Одни умирали, другие боролись со смертью, не теряя надежды ее победить, третьи не желали допускать и мысли о своей смерти, но не имели возможности забыть о ней здесь, как и на фронте, - ведь она никуда не уходила из лазарета; четвертые, - это были врачи, фельдшера, сестры, - пристально наблюдали, как действует смерть, и всеми средствами, которые были в их распоряжении, пытались помочь тем, кто имел еще достаточно сил, чтобы с нею вести борьбу, как бы продолжая свою борьбу на фронте.
Да, война, по существу, не прекращалась тут, за стенами лазарета.
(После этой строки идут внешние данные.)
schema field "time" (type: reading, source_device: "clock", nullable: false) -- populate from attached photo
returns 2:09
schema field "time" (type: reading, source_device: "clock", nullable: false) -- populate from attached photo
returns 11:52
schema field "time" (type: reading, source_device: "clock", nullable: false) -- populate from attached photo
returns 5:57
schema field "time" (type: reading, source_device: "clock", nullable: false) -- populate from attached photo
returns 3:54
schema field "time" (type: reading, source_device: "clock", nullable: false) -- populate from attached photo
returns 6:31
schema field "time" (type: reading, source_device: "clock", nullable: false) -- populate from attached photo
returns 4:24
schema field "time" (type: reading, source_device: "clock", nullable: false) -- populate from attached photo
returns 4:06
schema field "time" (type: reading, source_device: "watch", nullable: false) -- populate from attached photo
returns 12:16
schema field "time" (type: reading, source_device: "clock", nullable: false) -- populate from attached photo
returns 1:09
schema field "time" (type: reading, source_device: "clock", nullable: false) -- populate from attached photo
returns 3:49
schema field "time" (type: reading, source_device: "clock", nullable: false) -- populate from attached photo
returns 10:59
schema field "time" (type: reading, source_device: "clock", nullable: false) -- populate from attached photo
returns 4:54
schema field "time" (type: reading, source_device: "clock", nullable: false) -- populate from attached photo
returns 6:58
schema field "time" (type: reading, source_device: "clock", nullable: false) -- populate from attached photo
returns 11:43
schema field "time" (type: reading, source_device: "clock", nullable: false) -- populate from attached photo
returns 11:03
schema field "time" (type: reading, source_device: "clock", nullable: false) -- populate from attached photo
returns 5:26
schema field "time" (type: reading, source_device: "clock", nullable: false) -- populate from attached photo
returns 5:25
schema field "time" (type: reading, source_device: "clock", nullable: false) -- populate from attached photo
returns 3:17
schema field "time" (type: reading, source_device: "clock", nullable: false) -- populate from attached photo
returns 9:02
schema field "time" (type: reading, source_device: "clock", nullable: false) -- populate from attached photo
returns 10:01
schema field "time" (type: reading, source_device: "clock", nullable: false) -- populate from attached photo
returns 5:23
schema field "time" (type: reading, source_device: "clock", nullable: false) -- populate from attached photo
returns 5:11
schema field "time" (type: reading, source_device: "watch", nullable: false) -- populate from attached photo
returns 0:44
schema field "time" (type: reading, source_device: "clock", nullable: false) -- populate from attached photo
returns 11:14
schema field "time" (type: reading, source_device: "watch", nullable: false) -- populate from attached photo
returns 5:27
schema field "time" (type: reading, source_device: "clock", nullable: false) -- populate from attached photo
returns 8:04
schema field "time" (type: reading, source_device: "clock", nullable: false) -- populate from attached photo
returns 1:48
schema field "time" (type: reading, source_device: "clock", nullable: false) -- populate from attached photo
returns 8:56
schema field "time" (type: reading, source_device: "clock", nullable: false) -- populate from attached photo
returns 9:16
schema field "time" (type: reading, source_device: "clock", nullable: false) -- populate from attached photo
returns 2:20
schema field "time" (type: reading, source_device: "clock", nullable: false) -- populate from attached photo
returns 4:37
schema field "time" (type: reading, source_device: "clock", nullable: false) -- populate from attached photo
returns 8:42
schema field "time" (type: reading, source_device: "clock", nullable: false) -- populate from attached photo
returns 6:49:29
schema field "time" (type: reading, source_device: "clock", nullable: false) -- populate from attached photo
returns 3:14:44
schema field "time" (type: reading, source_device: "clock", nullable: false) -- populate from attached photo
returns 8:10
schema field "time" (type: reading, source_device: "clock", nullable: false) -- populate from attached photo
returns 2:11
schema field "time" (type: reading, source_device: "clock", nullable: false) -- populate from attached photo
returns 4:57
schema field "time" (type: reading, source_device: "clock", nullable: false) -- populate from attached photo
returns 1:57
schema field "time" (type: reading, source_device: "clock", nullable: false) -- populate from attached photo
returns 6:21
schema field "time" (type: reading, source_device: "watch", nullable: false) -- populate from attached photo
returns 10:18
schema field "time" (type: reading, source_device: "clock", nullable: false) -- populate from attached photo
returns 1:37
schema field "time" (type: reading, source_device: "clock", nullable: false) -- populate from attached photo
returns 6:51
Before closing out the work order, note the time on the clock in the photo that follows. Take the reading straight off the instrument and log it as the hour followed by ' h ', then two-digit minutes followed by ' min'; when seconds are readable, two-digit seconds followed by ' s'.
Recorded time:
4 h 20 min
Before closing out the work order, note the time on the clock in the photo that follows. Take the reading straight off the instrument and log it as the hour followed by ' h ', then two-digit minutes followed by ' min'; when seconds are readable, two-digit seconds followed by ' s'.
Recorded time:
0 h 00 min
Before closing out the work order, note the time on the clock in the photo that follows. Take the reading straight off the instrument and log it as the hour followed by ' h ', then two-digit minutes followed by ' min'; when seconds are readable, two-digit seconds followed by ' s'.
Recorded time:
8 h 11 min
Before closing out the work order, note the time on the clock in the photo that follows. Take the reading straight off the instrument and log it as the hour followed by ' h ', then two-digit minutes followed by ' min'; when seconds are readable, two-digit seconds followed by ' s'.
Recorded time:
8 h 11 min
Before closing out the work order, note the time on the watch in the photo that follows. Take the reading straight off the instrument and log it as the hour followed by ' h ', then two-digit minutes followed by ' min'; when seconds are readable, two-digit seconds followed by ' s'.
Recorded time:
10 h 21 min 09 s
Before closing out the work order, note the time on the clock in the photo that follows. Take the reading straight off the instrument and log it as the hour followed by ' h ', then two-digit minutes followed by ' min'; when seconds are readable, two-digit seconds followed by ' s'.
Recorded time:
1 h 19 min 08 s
Она жила в мозгу всех раненых, о ней рассказывали друг другу, о ней говорили врачам и сестрам, ею бредили, когда были в жару, и стоны здесь были такие же, как и на поле боя.
Врачи привыкали, конечно, к различным видам ранений и к смерти раненых, бывших для них совершенно посторонними людьми, однако и им приходилось задумываться над тем, почему изувеченные войною не проклинают ее, а ведут себя так, как будто заплатили они, хотя и дорогою ценой, за то, что, по их мнению, самое ценное из всех подарков жизни.
Даже врачи, которые все здесь были штатскими людьми до войны и относились к ней как к самому отвратительному пережитку людскому, замечали, что совсем иначе относятся к войне вот все эти порезанные, изорванные, размозженные.
Что же касалось Ливенцева, то теперь, когда с ним рядом была та, которую он любил, жизнь для него вошла как будто в свой зенит, - и это, несмотря на чудовищно распухшую неизвестно отчего ногу, в которой было чего-то "полно", несмотря на вонючие бинты своих товарищей по койке, несмотря на запахи иода и эфира и на весь вообще воздух лазарета, удручающий даже возле открытого и занавешенного марлей окна во двор, где зеленели какие-то кусты в палисадничке.
Наталье Сергеевне, когда она подходила к нему урывками, он все стремился рассказать о том, от чего его оторвало взрывом немецкого снаряда: о ночной атаке, о захваченных 402-м, 403-м и 404-м полками австрийских позициях на правом берегу Стыри против деревень Перемель и Гумнище и с деревней Вербень в середине этих позиций, о том, как бежали австро-германцы через Стырь по своим мостам, о том, как эти мосты были взорваны ими и горели, и пламя, отражаясь, плясало в реке.
Он только не знал, - не пришлось услышать, - сколько было взято тогда в плен, сколько захвачено орудий, пулеметов, снарядов, патронов; но зато твердо знал, что только такой начальник дивизии, как генерал Гильчевский, мог дать своим полкам такой приказ, как "сбросить это безобразие на тот берег", и только такой командир полка, как Татаров, мог этот приказ исполнить.
Если бы Ливенцев не был контужен и если бы вздумал он кому-нибудь описать в письме, в каком удачном деле пришлось ему участвовать, начиная с отбития контратаки противника, он ведь не мог бы найти для этого никого, кроме Натальи Сергеевны, а теперь она была здесь, рядом, ей не нужно писать, ей можно рассказать об этом гораздо подробнее, чем в письме, и можно видеть, какими глядит она на него при этом родными глазами.
Когда Еля знакомила Наталью Сергеевну с Тюлевой и Бублик, она назвала Тюлеву "Мировою скорбью", а Бублик - "Ветром на сцене".
- Мировая скорбь, - это я понимаю, а что такое "Ветер на сцене"? спросила, улыбаясь, Наталья Сергеевна.